Includes techniques and psychotherapies aimed at acquiring skills to be able to control a person's level of stress, especially chronic stress, typically to improve everyday functioning.


Supervision

The act of offering consultation to a psychotherapy provider with the intention of enabling that provider to deliver a higher level of service, e.g. a psychotherapist might present a case to another psychotherapist to enrich the quality of their work by benefiting from the other's expertise. 


Support Groups

The provision of group settings in which people who share common experiences, disorders or concerns may provide each other with comfort, understanding, encouragement and advice.


Therapy

Techniques of treatment (psychological, psychiatric or drug therapies) intended to relieve or heal a psychological and/or psychiatric disorder, disease or symptom.


Therapy (Adolescents)

A broad term for a range of specialised therapies aimed at preventing, treating and diagnosing mental illness or disorders, or problematic functioning, in adolescents.  

Therapy (Child)

A broad term for a range of specialised therapies aimed at preventing, treating and diagnosing mental illness or disorders, or problem behaviours, in children.  


Therapy (Family)

A broad term for a range of specialised therapies aimed at preventing, treating and diagnosing mental illness or disorders, or problematic family functioning, by improving communication and resolving conflicts.
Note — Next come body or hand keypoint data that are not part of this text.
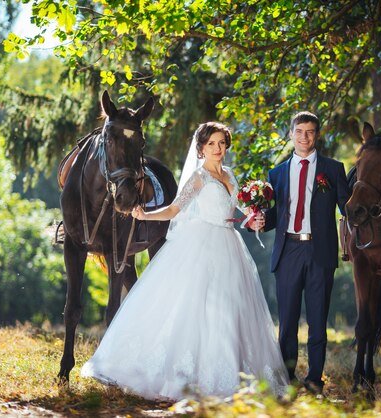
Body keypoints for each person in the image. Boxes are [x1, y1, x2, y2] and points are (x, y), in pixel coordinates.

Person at [81, 122, 289, 400]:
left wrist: (256, 216)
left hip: (231, 246)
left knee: (232, 309)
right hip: (202, 245)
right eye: (211, 144)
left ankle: (232, 374)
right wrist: (147, 215)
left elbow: (242, 209)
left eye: (222, 143)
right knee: (197, 310)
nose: (217, 149)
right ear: (201, 148)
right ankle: (191, 376)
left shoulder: (230, 174)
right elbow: (175, 209)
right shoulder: (199, 178)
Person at [250, 112, 350, 394]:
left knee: (318, 319)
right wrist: (258, 221)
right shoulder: (277, 173)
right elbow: (274, 217)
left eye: (310, 131)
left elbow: (348, 210)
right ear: (291, 134)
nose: (304, 136)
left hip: (321, 252)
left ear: (317, 135)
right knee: (288, 319)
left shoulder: (333, 169)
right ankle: (287, 377)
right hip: (288, 251)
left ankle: (315, 378)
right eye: (299, 131)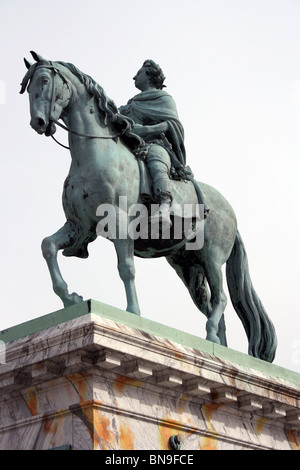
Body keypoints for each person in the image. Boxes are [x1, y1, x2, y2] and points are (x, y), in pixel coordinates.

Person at [119, 60, 189, 227]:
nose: (134, 76)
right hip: (132, 145)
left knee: (156, 158)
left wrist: (148, 130)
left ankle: (164, 206)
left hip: (156, 143)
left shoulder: (164, 98)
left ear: (149, 76)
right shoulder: (131, 104)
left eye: (139, 73)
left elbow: (173, 125)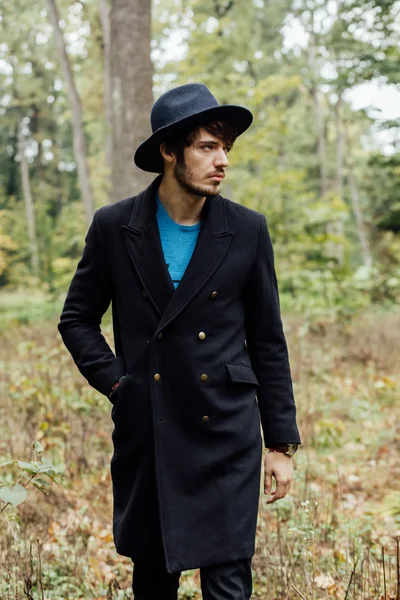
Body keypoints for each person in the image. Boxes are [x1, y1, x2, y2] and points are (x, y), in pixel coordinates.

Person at [58, 83, 301, 600]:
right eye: (207, 147)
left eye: (226, 149)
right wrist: (119, 384)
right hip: (151, 427)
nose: (222, 162)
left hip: (226, 431)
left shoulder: (247, 229)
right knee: (153, 578)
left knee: (229, 583)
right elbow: (76, 318)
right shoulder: (114, 226)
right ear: (170, 151)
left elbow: (268, 341)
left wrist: (279, 443)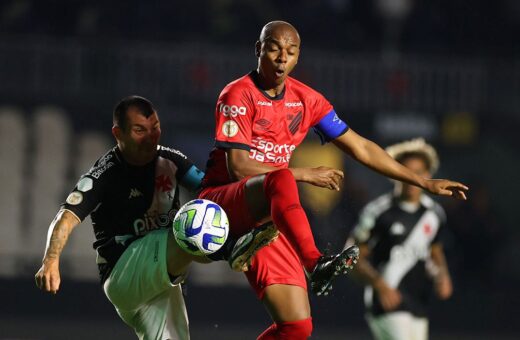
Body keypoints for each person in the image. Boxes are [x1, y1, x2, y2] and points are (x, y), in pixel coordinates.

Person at [199, 21, 468, 339]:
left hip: (266, 217)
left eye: (291, 51)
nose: (282, 58)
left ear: (298, 57)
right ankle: (316, 263)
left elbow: (362, 148)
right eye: (274, 48)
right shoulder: (237, 94)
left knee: (297, 327)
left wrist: (424, 183)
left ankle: (292, 256)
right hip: (224, 202)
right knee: (282, 181)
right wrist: (300, 174)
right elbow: (240, 167)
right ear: (259, 50)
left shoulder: (307, 100)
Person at [33, 95, 270, 340]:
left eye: (155, 128)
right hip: (124, 271)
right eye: (139, 130)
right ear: (118, 133)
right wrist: (51, 260)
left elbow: (212, 192)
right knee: (191, 223)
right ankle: (231, 249)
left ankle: (234, 243)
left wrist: (250, 200)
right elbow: (67, 216)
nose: (150, 138)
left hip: (159, 275)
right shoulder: (105, 173)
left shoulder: (170, 160)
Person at [345, 138, 454, 340]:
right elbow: (351, 255)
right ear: (395, 173)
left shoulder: (434, 213)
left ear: (428, 174)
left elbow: (435, 249)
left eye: (419, 172)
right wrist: (379, 285)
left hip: (418, 303)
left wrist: (443, 276)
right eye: (407, 171)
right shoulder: (378, 212)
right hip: (387, 302)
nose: (413, 178)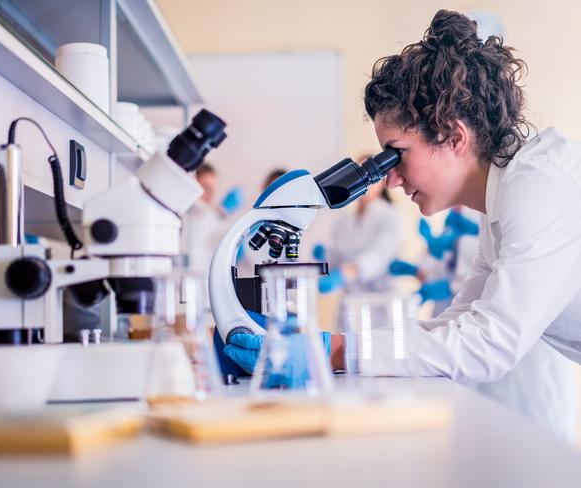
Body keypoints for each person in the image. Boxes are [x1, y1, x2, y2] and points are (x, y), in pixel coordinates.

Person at [226, 10, 581, 394]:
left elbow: (488, 344)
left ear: (454, 136)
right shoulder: (504, 197)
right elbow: (455, 322)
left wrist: (332, 351)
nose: (391, 180)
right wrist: (327, 343)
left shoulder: (538, 184)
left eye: (396, 154)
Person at [315, 174, 402, 294]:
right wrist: (324, 256)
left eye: (369, 176)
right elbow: (337, 258)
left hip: (380, 301)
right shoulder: (343, 221)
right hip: (349, 301)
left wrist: (343, 274)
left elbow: (379, 256)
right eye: (358, 175)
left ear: (381, 183)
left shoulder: (389, 215)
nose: (364, 182)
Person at [181, 163, 243, 306]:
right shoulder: (183, 214)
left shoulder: (215, 220)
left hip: (206, 297)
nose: (209, 194)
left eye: (212, 189)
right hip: (182, 292)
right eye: (205, 187)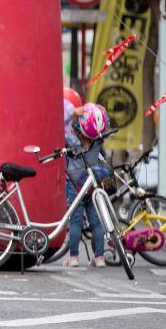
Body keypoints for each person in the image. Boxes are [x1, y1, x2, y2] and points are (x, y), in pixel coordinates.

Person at [64, 104, 107, 268]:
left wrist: (73, 114)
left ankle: (74, 257)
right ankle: (100, 257)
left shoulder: (72, 139)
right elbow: (105, 122)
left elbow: (62, 127)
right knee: (96, 222)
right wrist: (97, 110)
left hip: (76, 185)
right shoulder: (97, 140)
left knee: (75, 223)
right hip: (93, 184)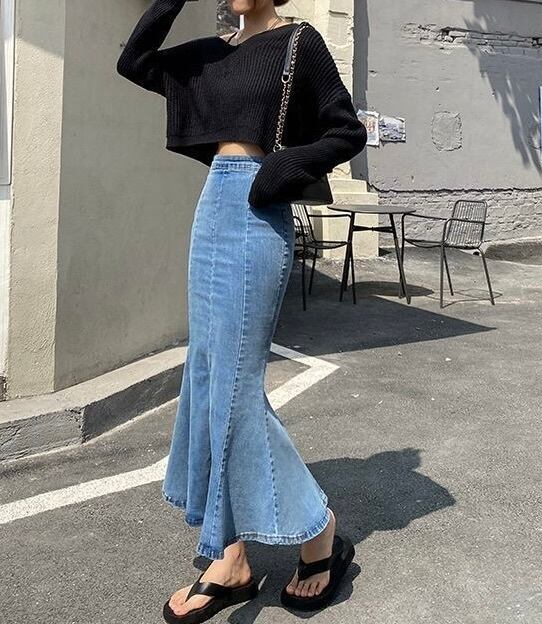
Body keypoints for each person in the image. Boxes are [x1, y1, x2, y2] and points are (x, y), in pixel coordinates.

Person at [117, 0, 367, 621]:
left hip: (259, 208)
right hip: (214, 208)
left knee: (234, 388)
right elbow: (135, 61)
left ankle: (318, 531)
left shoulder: (298, 43)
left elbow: (346, 130)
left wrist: (284, 165)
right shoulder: (214, 53)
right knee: (206, 380)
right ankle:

Therapy (Imago Relationship)

A form of insight-orientated marriage therapy that places emphasis on the relationship and its historical context (including each partner's early life and parental influences) rather than focusing on problem-solving specific situations.


Therapy (Individual)

A broad term for a range of specialised talking therapies aimed at preventing, treating and diagnosing mental illness or disorders, or problematic functioning, on a one-on-one and usually face-to-face basis.


Therapy (Personal Growth)

The aided process of analysing a person's life, their outlook, emotional world, relationships, unfulfilled desires and dreams, and giving considered thought to how they might improve themselves through increased awareness and specific changes. 


Therapy (Relationship)

The counselling of two or more parties in a relationship with the aim to improve the way they manage and reconcile troublesome differences and negotiate stressful patterns in the relationship.


Therapy (Relaxation)

The facilitated application of techniques used to promote stress reduction, the eradication of tension throughout the body and the attainment of a peaceful state of mind.


Therapy (Schema)

A form of psychotherapy developed by Dr J. E. Young for use in the treatment of personality disorders. Schema therapy translates concepts taken from object relations theory into cognitive terms. The therapy is structured, directed and systematic. 


Therapy (Sex)

The aided process of psychotherapy or counselling for psychosexual difficulties.


Training

Teaching persons or groups a skill or type of behaviour.


Training (Assertiveness)

Teaching individuals, or groups of people, how to act in a brave, self-confident manner.


Training (Communication Skills)

The aided process of teaching a person, or group, the necessary skills for healthy, effective communication. 


Training (Life Skills)

The assisted process of teaching a person or group the necessary skills for dealing with the demands and challenges of everyday life in a healthy, effective manner.


Wellness

Interventions that are intended to promote a physical and emotional state or condition of good, well-functioning health. 


Youth Development

Services that focus on developing children's and adolescents' capacities in positive ways, especially in the context of the family, peer groups, the school and the neighbourhood or community.